Your job is to retype the whole listing exactly.

-- Opening Marker --

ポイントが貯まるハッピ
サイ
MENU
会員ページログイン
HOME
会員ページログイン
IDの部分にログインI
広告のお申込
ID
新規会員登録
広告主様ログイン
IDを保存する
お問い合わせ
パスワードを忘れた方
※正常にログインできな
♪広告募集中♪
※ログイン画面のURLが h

-- Closing Marker --

Problem solution:
ポイントが貯まるハッピ
サイ
MENU
会員ページログイン
HOME
会員ページログイン
IDの部分にログインI
広告のお申込
ID
新規会員登録
広告主様ログイン
IDを保存する
お問い合わせ
パスワードを忘れた方
※正常にログインできな
♪広告募集中♪
※ログイン画面のURLが h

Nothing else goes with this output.